The ministers said in a statement Sunday they want to find “concrete steps” to solve the growing migrant dilemma.
Macedonia declared a state of emergency earlier this month in response to daily border crossings from Greece of some 3,000 migrants pushing toward western European countries.
In Macedonia Sunday, some 500 migrants boarded a train that leaves twice a day from the southern town of Gevgelija headed for Macedonia’s southern border where they can cross over into Serbia.
From Serbia, as the migrants continue on their Balkan route to western Europe, the next country is Hungary.
However, Hungary announced Saturday it has completed the first section of a razor-wire barrier along its border with Serbia.
The French news agency, reporting Saturday, said the 175 kilometer-long barrier aimed at stopping the refugee flow has so far failed to prevent people from crossing into the country.
Hungary requires the migrants to be fingerprinted before entering temporary camps, causing concern for some.
Mark Kekesi, a volunteer with the advocacy group Migrant Solidarity said the migrants “are afraid of the Hungarian fingerprint regime because they are well aware of the fact that if their fingerprint is recorded in Hungary, then legally there is the opportunity for any western European country to send them back to Hungary.”
Hungary has become a bottleneck on the journey to the more affluent western European countries because has been holding on to the migrants, even when western European countries have said they are willing to accept thousands.
Hungary’s right-wing Prime Minister Vikot Orban said he is taking a hard line on migrants because he said they pose a threat to European security, prosperity and identity.
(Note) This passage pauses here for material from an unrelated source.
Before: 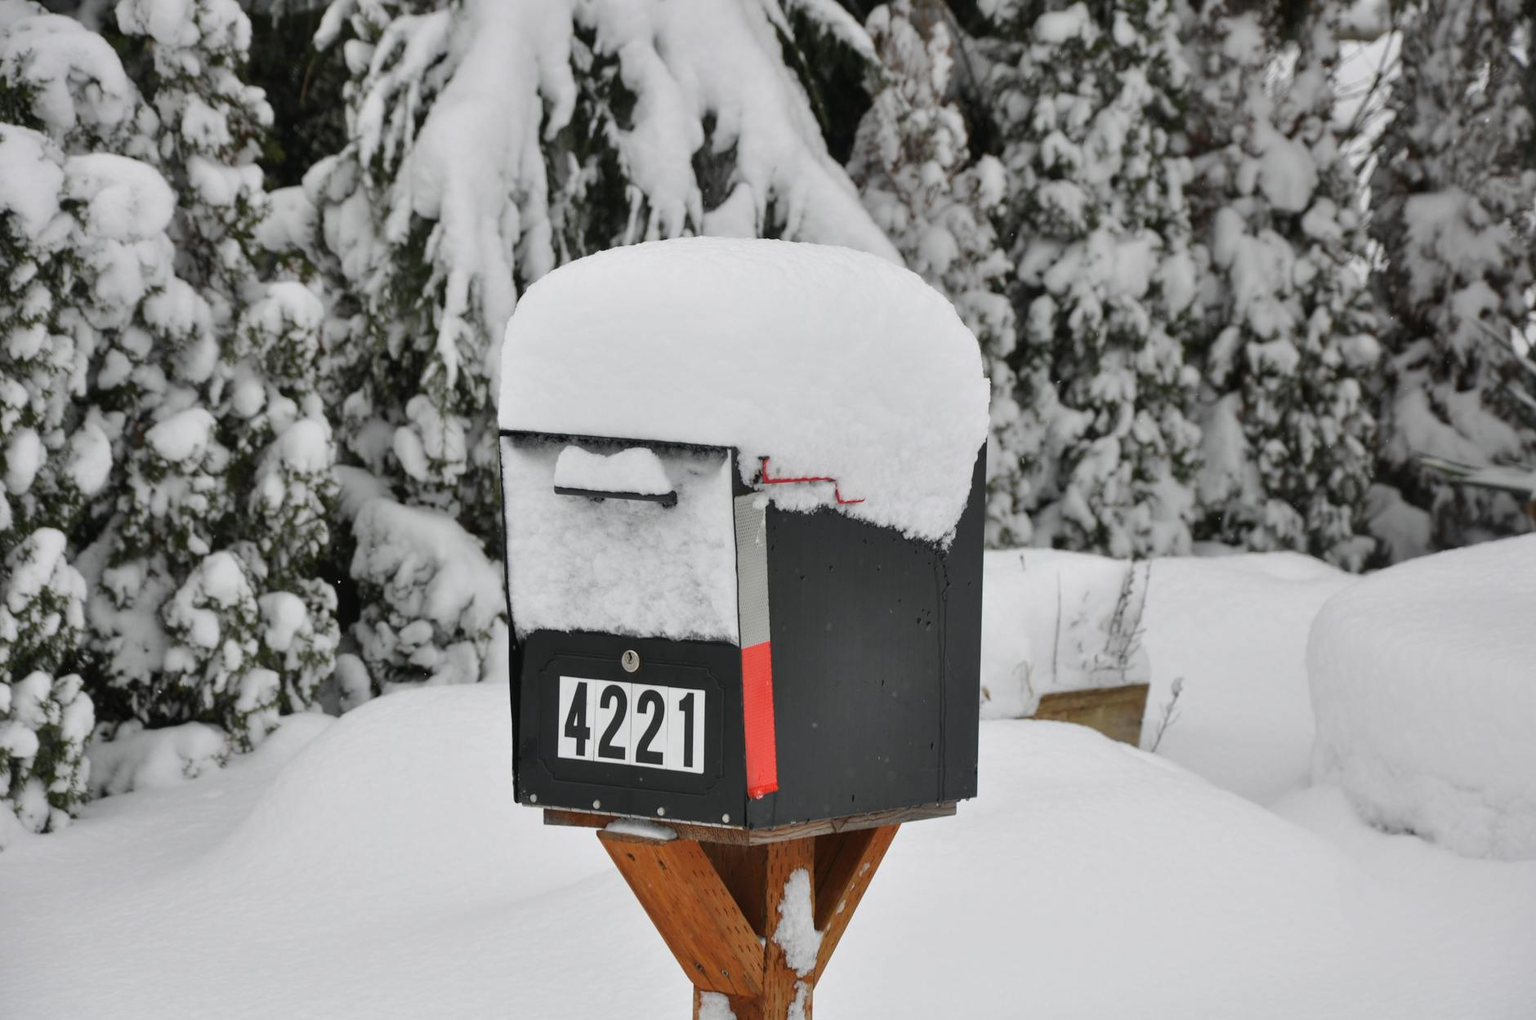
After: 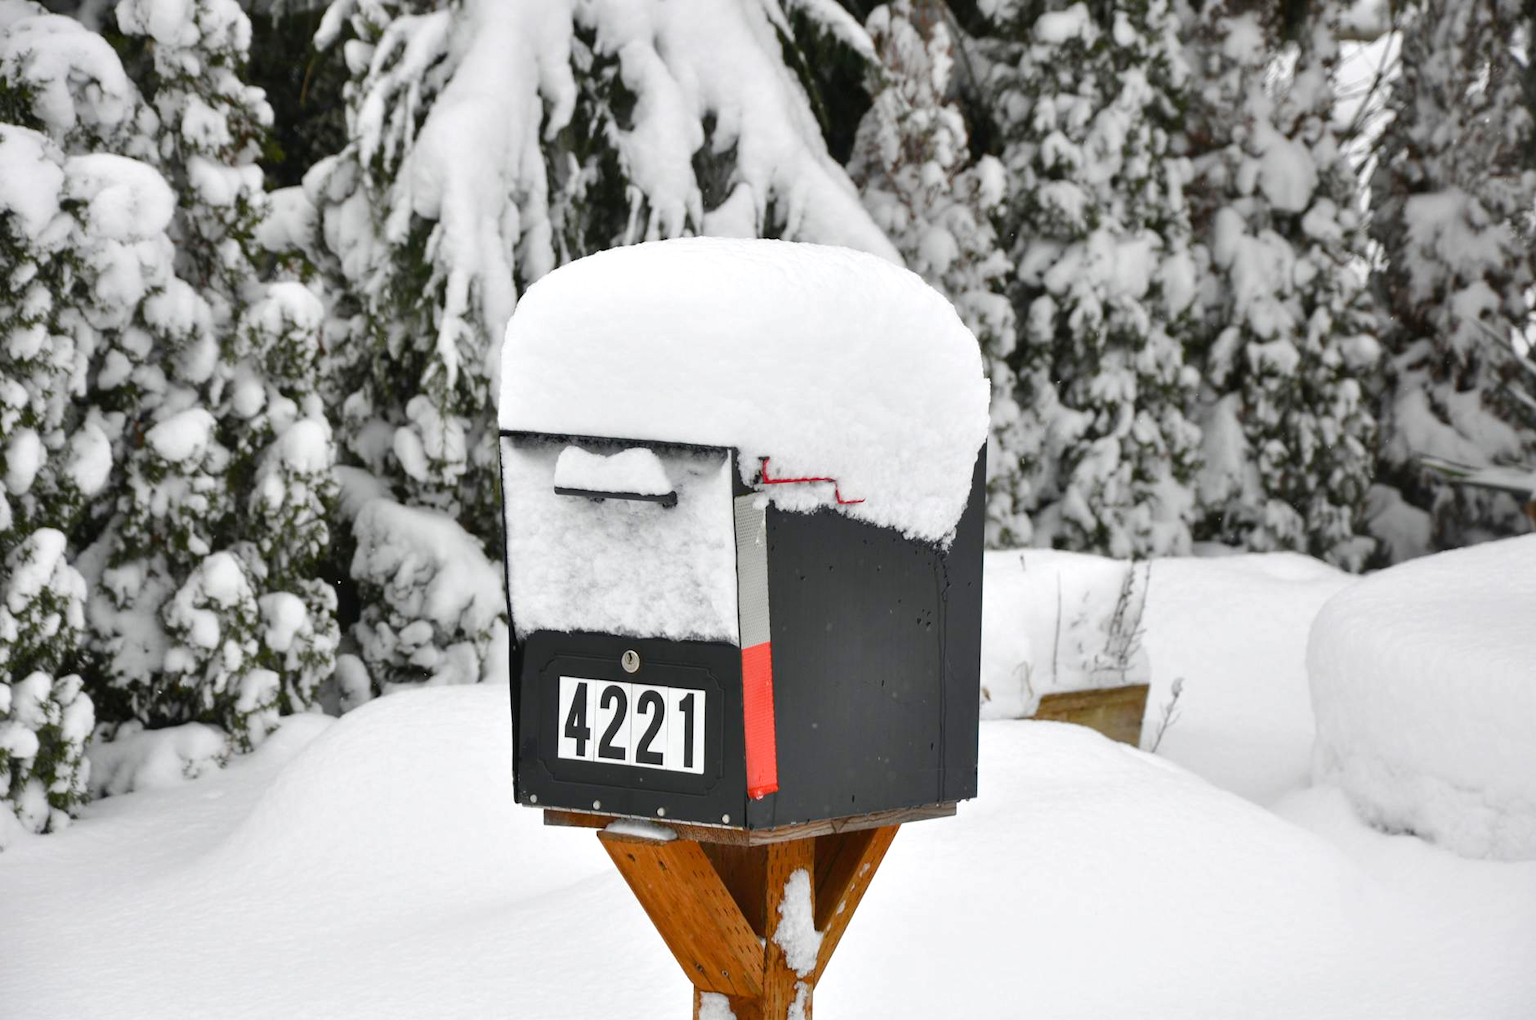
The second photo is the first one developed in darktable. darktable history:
contrast brightness saturation: saturation -0.088
color balance rgb: perceptual saturation grading › global saturation 20%, perceptual saturation grading › highlights -50.532%, perceptual saturation grading › shadows 30.39%, perceptual brilliance grading › global brilliance 12.645%, global vibrance 20%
Meanwhile, Austrian police on Saturday pulled three children near death from dehydration from a van packed with 26 Syrian and South Asian refugees Saturday near the German border, as Europe faces its largest humanitarian crisis since World War Two.
Five men suspected of involvement in the deaths of 71 migrants found in a truck Thursday in Austria were ordered to be held by a Hungarian court.
Also Saturday, Libyan authorities say three people were arrested on suspicion of launching a boat packed with migrants bound for Italy that sank Thursday in the Mediterranean. Officials say up to 200 people may have drowned.
The United Nations estimates 300,000 migrants from the Middle East, Africa and South Asia have fled to Europe this year to escape poverty and violence.
Hundreds have drowned in the Mediterranean, and authorities expect those tolls, as well as fatalities from land smuggling, to rise.
On Friday, United Nations chief Ban Ki-moon said he was “horrified and heartbroken” by the latest migrant deaths, both on land and at sea.
In a rare statement issued directly under his name, Ban said the conflicts and repression that force people to flee their homelands must be resolved.
He called on European governments to offer “comprehensive responses” aimed at expanding “safe and legal channels of migration” that also demonstrate “humanity and compassion.”
He also said the migrant tragedies require “a determined collective [European] political response.”
Ban said he plans a “special meeting devoted to these global concerns” on September 30, during the annual General Assembly of world leaders at U.N. headquarters in New York.